1-2- Les didactiques convergentes

Quoique opérant aux premières années de l’enseignement d’une langue étrangère, la méthodologie convergente nous paraît importante à souligner dans le cadre de nos propositions même si elle ne répond pas directement aux besoins de notre public. En effet, « Des didactiques convergentes » de la langue maternelle et de la langue seconde semblent se présenter d’elles-mêmes pour répondre à des besoins pédagogiques aussi particuliers que ceux d’un public comme le public tunisien. Elle souligne des principes qu’il nous semble bon de rappeler parce que valables quel que soit le niveau des apprenants. Cette didactique part du fait que face aux langues, l’apprenant ne fait pas joindre deux systèmes linguistiques seulement mais aussi deux codes culturels. Deux attitudes peuvent se manifester : faire correspondre aux deux codes le modèle pédagogique de l’une des deux langues ; ou alors inversement opter pour deux stratégies d’appropriations différentes ce qui met l’apprenant souvent dans une situation où il y a une incompatibilité importante entre les deux approches d’apprentissages des deux langues par lesquelles il accède aux différentes informations et formations, ce qui affecte son rendement. M. Miled ajoute que « Ces divergences dans la façon de développer les connaissances ou les compétences chez l’apprenant se manifestent aussi lorsque les deux langues sont utilisées dans le même système scolaire comme véhiculaire d’enseignement » (1998 : 50). Il cite alors l’exemple d’un enseignement qui s’opère sur la base d’un passage d’une langue maternelle à une langue étrangère pour dispenser certains enseignements, ce qui est le cas de l’enseignement des sciences en Tunisie. Dans ce cas,  il faut souligner les différences inhérentes aux particularités conceptuelles et métalinguistiques de chacune des langues.

M. Miled souligne qu’il n’est pas question dans une perspective de didactiques convergentes d’assujettir une méthodologie à l’autre ou de les uniformiser, mais l’objectif, tel qu’il le définit, « est d’harmoniser des approches pédagogiques portant sur le même objet (la langue), ayant des finalités identiques (l’appropriation de cette langue) et se situant dans un contexte bilingue ou multilingue » (1998 : 50). « La langue maternelle est non seulement développée pour elle-même mais aussi développée en propédeutique à la langue seconde » (Cuq & Gruca, 2002 : 312). Cette méthodologie valorise la langue maternelle - et à travers elle la culture maternelle - et la ré- exploite dans l’acquisition d’une langue seconde par le réinvestissement de procédés et d’activités ayant servi pour l’apprentissage de la première langue. Cette méthodologie s’appuie ainsi sur le « développement de capacités cognitives transférables plutôt que d’hypothétiques correspondances linguistiques » (Cuq & Gruca, 2002 : 313) capacités qui représentent pour nous un point d’appui et un atout majeur dans l’enseignement que nous préconisons. Toutefois, selon J-P. Cuq et I. Gruca, la réussite de cette méthodologie ne va pas sans quelques exigences notamment des maîtres bilingues formés à cette méthodologie, un matériel pédagogique adéquat, des classes peu chargées afin d’assurer la bonne communication et d’optimiser la participation etc.
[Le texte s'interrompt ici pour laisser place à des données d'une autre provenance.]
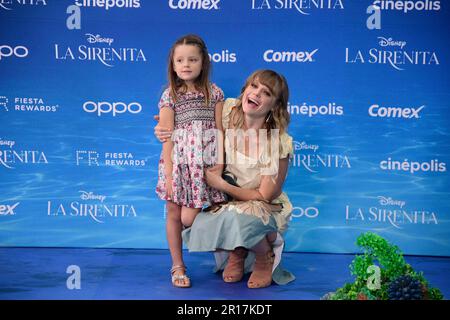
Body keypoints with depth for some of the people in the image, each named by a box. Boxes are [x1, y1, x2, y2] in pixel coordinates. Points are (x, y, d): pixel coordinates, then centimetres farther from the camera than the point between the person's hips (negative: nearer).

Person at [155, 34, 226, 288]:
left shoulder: (214, 92, 4)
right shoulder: (169, 95, 0)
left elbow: (220, 131, 2)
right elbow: (167, 137, -4)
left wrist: (220, 162, -8)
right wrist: (169, 173, -9)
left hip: (205, 162, 0)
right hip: (178, 162, 0)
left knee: (189, 218, -8)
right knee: (174, 214, 8)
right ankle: (178, 266, 23)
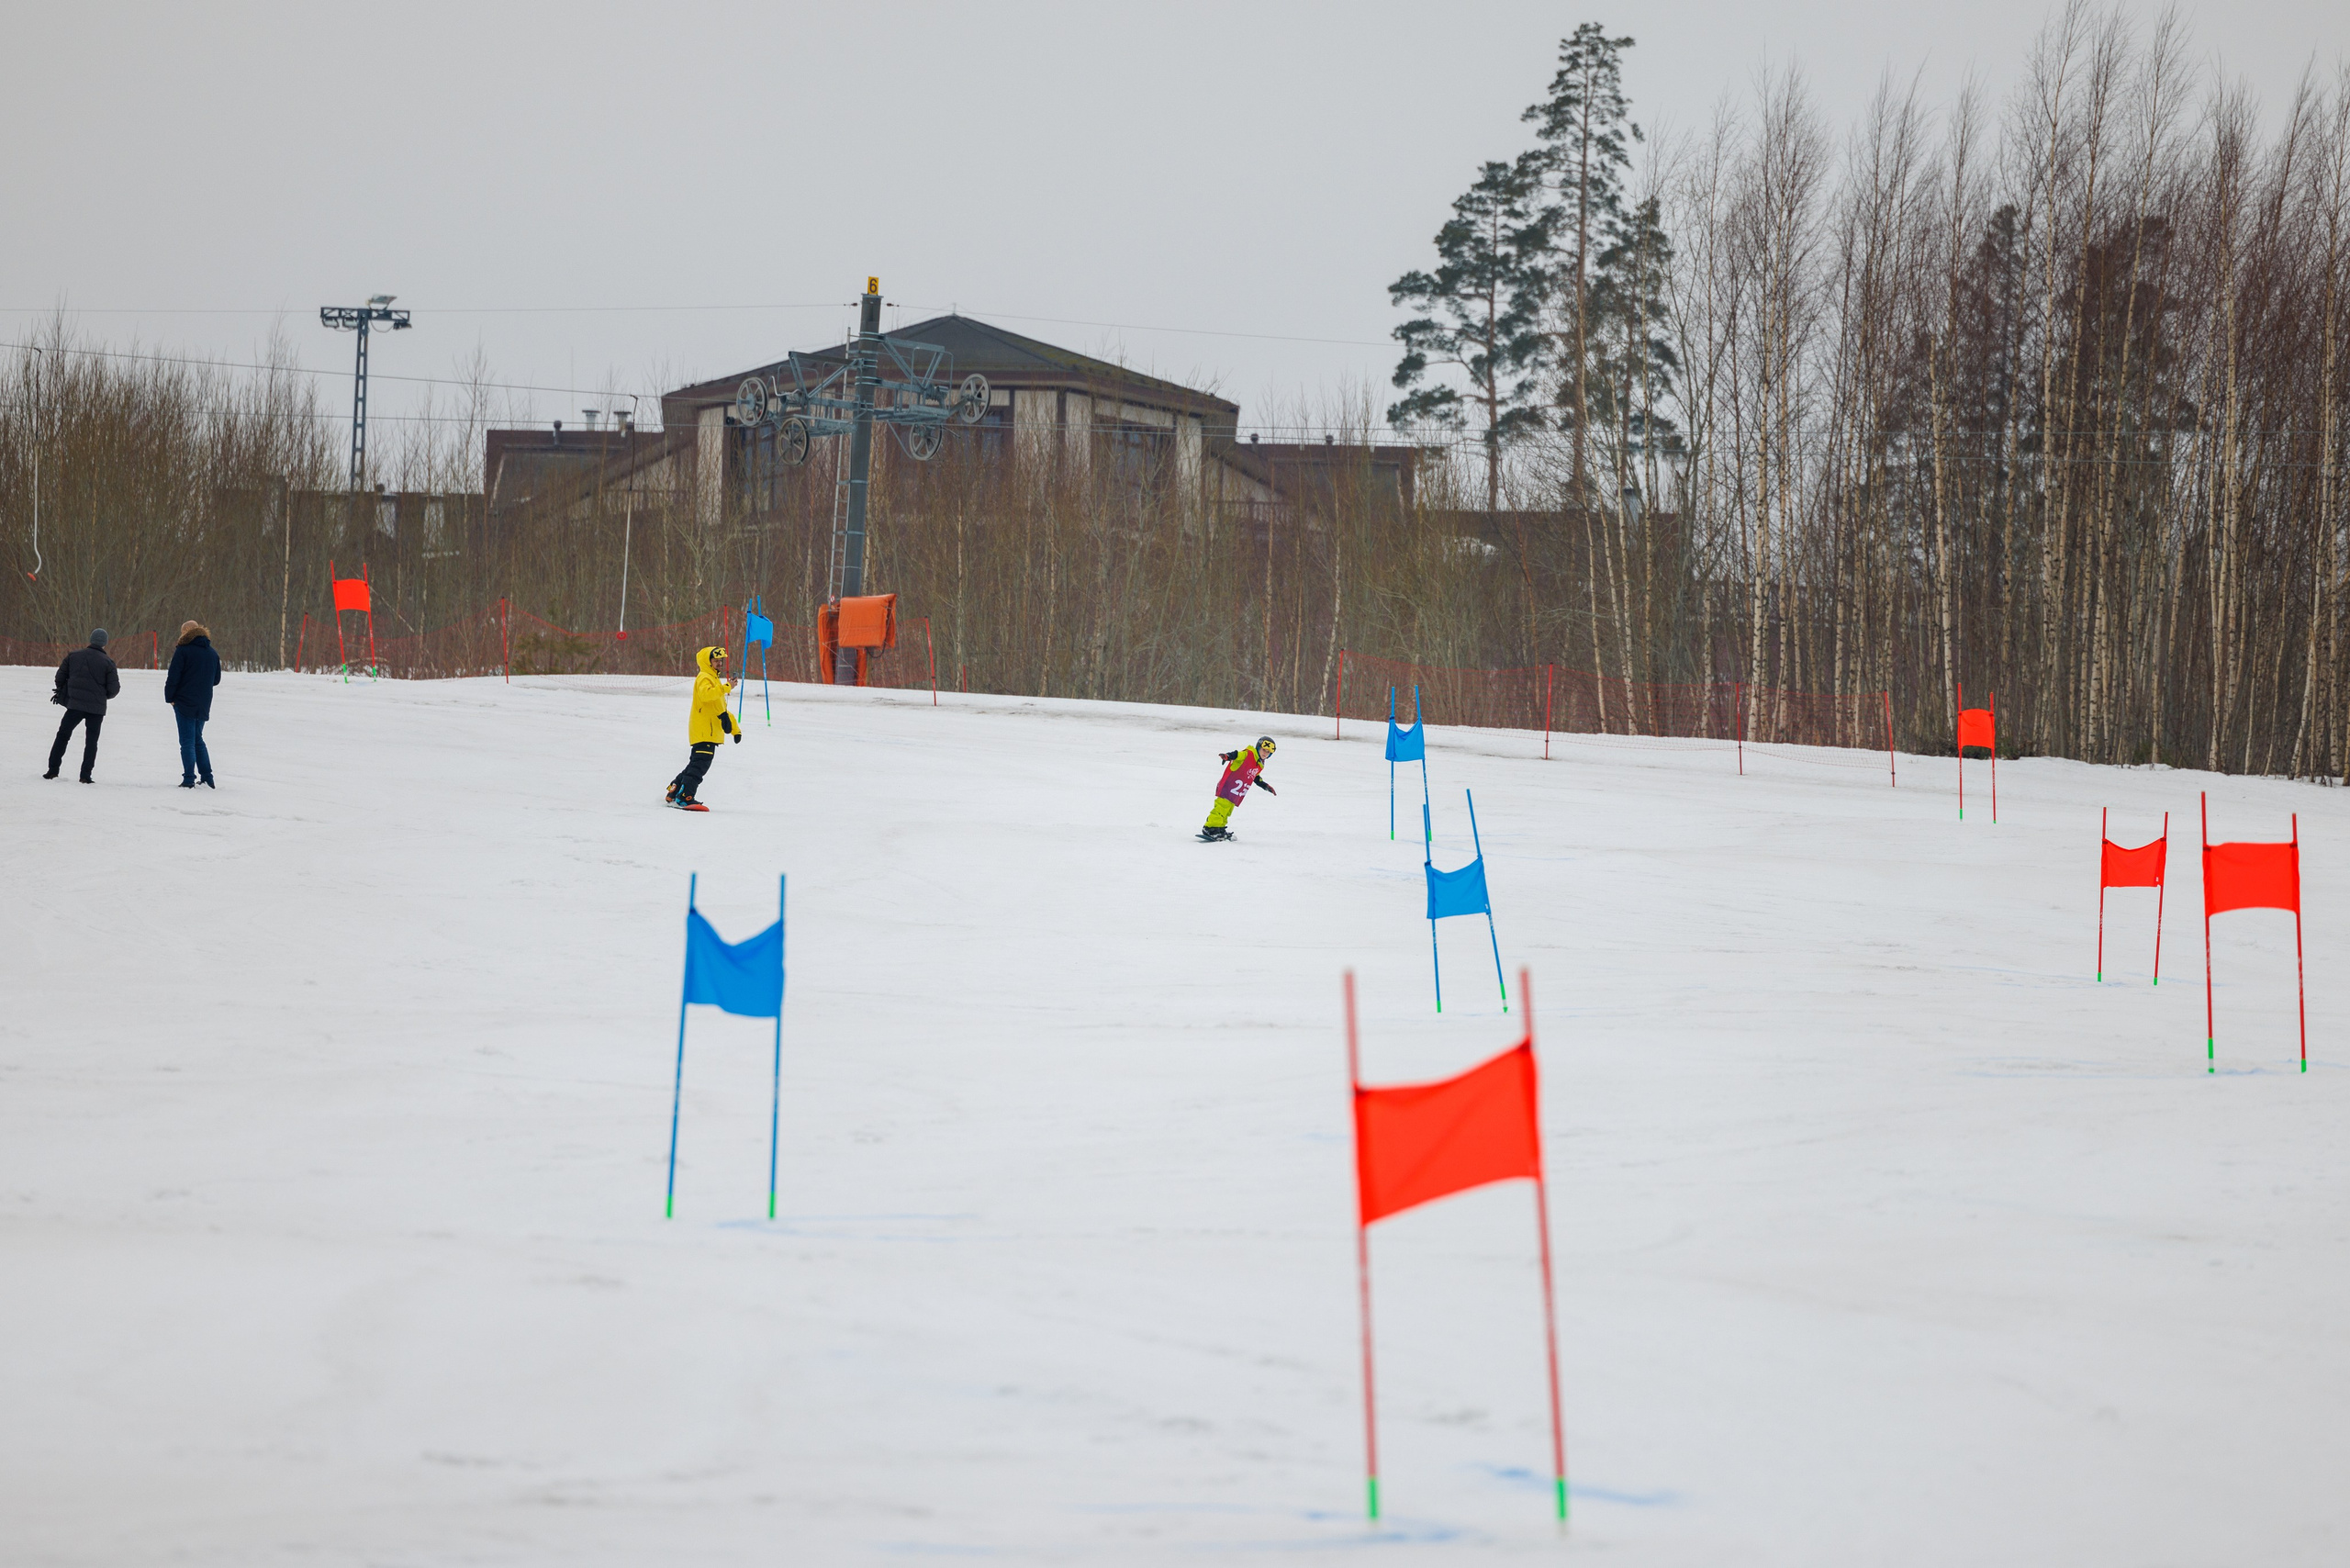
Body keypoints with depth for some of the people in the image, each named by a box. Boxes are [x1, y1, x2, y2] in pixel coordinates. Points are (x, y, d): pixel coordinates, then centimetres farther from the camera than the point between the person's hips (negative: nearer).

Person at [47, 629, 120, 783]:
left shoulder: (74, 656, 2)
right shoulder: (107, 663, -6)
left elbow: (60, 677, 7)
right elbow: (114, 689, -6)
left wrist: (62, 692, 25)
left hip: (74, 705, 1)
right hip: (97, 708, -1)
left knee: (62, 736, 12)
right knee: (91, 740, 7)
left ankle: (53, 770, 7)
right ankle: (85, 775, 0)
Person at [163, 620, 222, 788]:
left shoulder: (183, 651, -11)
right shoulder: (212, 653, 9)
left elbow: (173, 678, -14)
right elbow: (216, 679, 16)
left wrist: (169, 697, -3)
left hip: (185, 703, -6)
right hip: (203, 705, 6)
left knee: (187, 742, -3)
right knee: (198, 740, 18)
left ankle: (189, 780, -7)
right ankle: (208, 779, 13)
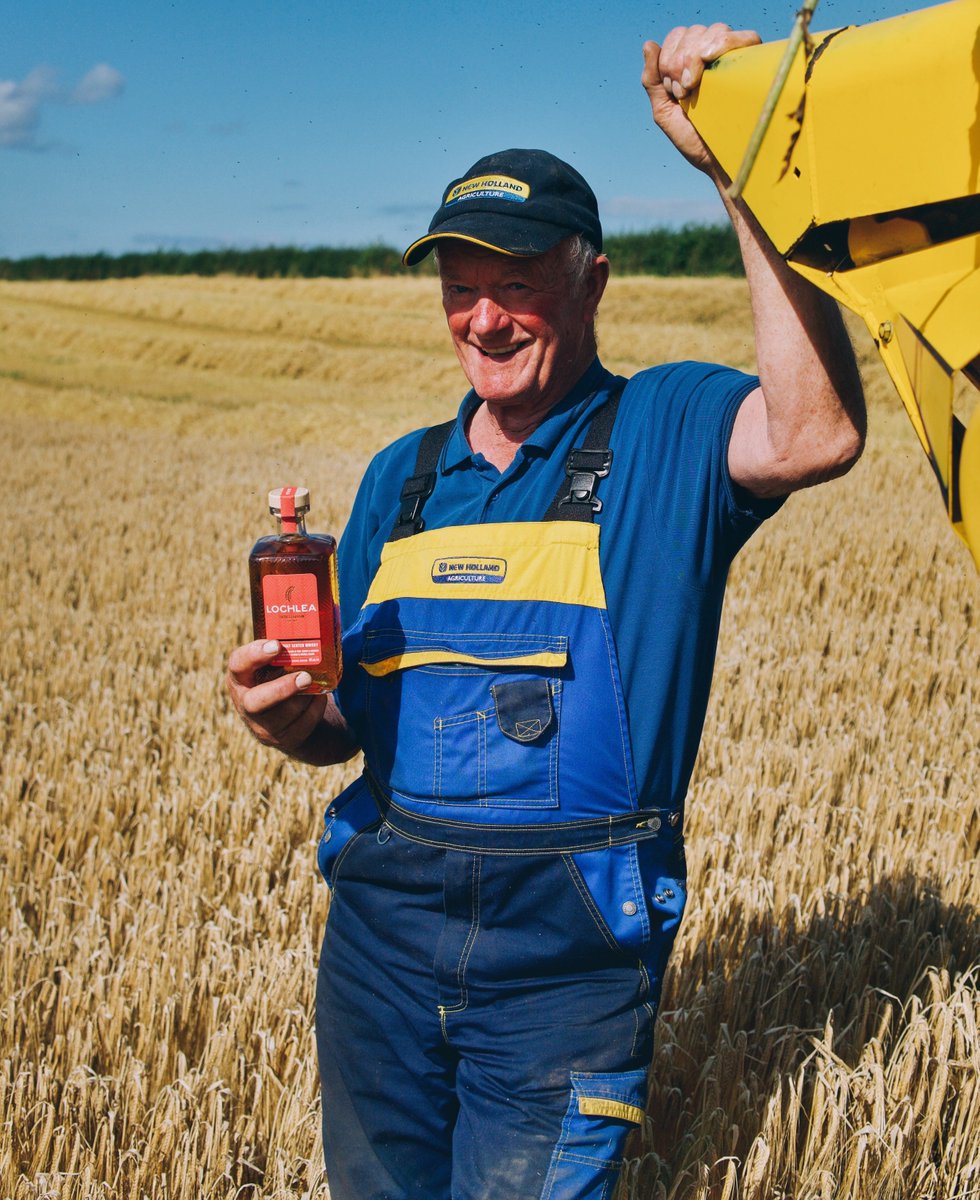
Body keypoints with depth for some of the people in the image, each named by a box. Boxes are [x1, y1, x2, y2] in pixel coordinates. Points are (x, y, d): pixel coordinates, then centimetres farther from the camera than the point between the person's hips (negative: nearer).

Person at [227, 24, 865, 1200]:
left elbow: (817, 432, -28)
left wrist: (740, 173, -28)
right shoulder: (402, 475, 11)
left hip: (571, 940, -5)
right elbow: (356, 718, 15)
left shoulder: (662, 436, -4)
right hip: (384, 920, 5)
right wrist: (292, 720, -10)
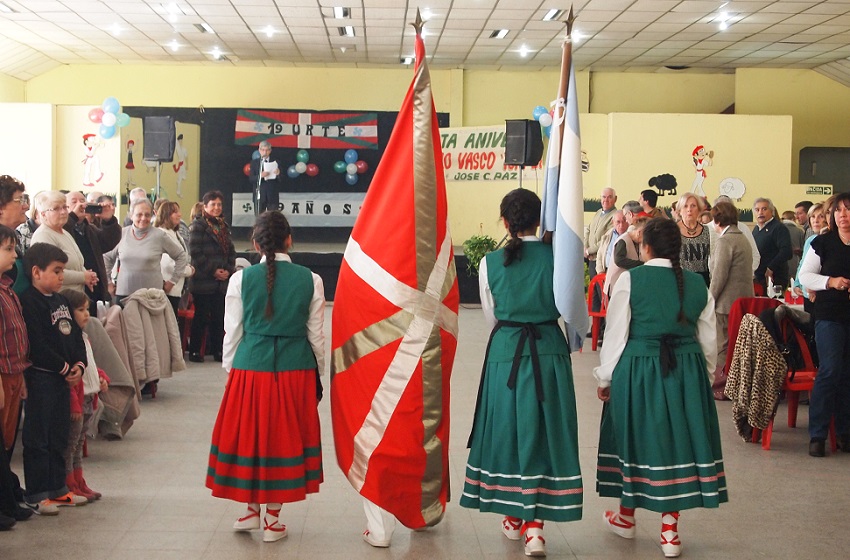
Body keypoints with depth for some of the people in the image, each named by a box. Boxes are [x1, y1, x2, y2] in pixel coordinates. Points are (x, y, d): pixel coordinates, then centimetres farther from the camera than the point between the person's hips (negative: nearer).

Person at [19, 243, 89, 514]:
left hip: (64, 378, 9)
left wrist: (79, 364, -1)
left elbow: (75, 334, 15)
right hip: (40, 377, -9)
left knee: (59, 436, 15)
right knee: (38, 438, -1)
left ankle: (57, 488, 25)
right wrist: (64, 368, -15)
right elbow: (37, 346, -21)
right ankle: (35, 495, 6)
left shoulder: (61, 301, 13)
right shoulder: (28, 303, -15)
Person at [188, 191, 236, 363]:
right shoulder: (198, 225, -5)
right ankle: (194, 350, 7)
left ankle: (216, 349, 16)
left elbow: (231, 251, 16)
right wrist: (212, 271, -14)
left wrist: (228, 270, 0)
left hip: (222, 280, 6)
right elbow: (195, 252, -13)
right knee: (201, 316, -2)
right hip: (203, 281, -6)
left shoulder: (224, 226, 16)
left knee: (219, 316, 7)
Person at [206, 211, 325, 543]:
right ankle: (272, 520, 19)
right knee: (284, 437, 12)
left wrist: (229, 370, 14)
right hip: (296, 368, 1)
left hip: (250, 366, 0)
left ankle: (251, 510, 25)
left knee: (248, 436, 17)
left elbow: (233, 332, 1)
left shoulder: (241, 279, -4)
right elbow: (316, 335, 2)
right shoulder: (310, 280, -3)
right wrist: (317, 374, 14)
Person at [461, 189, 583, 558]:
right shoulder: (557, 257, -6)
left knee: (509, 428, 13)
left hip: (506, 352, 0)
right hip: (550, 351, 0)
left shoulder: (490, 263, -5)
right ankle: (535, 523, 1)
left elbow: (491, 316, 5)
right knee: (544, 431, 6)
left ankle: (514, 517, 26)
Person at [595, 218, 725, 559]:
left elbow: (616, 334, -5)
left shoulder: (630, 280, -7)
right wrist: (704, 376, 24)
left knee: (636, 438, 13)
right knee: (677, 440, 9)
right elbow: (709, 341, 9)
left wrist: (604, 377, 6)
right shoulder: (697, 284, 3)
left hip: (639, 370, -2)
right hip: (688, 373, 2)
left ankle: (626, 517, 31)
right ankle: (670, 530, 13)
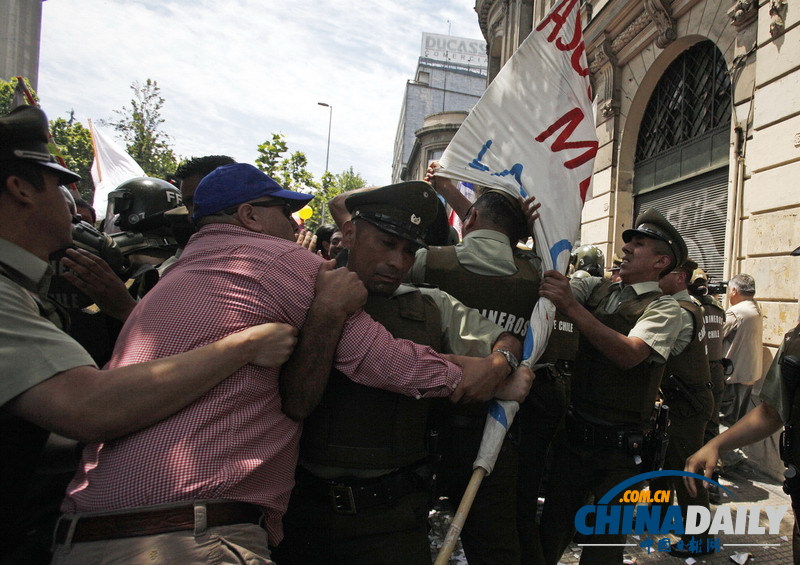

Le développement d’une compétence métalinguistique acquiert de l’intérêt dans cette perspective des didactiques convergentes. La convergence didactique peut permettre aux apprenants de mieux connaître les systèmes linguistiques en question, à travers l’observation des langues et la comparaison entre elles. Elle peut les amener aussi à identifier par eux -mêmes des points de convergences ou de divergences susceptibles de favoriser leur apprentissage.

Par ailleurs, le principe de la « convergence » rejoint aussi les propos de A-C. Berthoud et B. Py (1993) qui prônent un enseignement de L2 s’appuyant sur la réactivation des « différentes stratégies - pragmatiques, sémantiques et syntaxiques - que nous avons progressivement mises en œuvre dans le développement de notre L1 » (Berthoud & Py, 1993 : 105). Ce sont donc les « opérations généralisables » qui sont ciblées et non les opérations spécifiques, opérations, qu’ ils faudrait, comme ils le disent, identifier et mettre en avant par des études comparatives entre les deux langues, et ce, à différents niveaux.

Pour aller plus loin dans cette approche convergente et coller à l’esprit général que met en place l’adoption d’une telle didactique, il serait bénéfique à l’intérieur des institutions d’avoir des contacts inter-départements pour que les étudiants aient une plus grande habitude du bilinguisme, voire du plurilinguisme, et des contactes entre les langues arabe, française, et anglaise. Casser l’image du cloisonnement de chaque langue dans son propre et unique département en favorisant les échanges et la création d’espaces communs ne peut qu’aider à mieux servir l’esprit de cette didactique et veiller à ce qu’elle soit non seulement l’affaire d’une classe de langues mais des différents départements et institutions.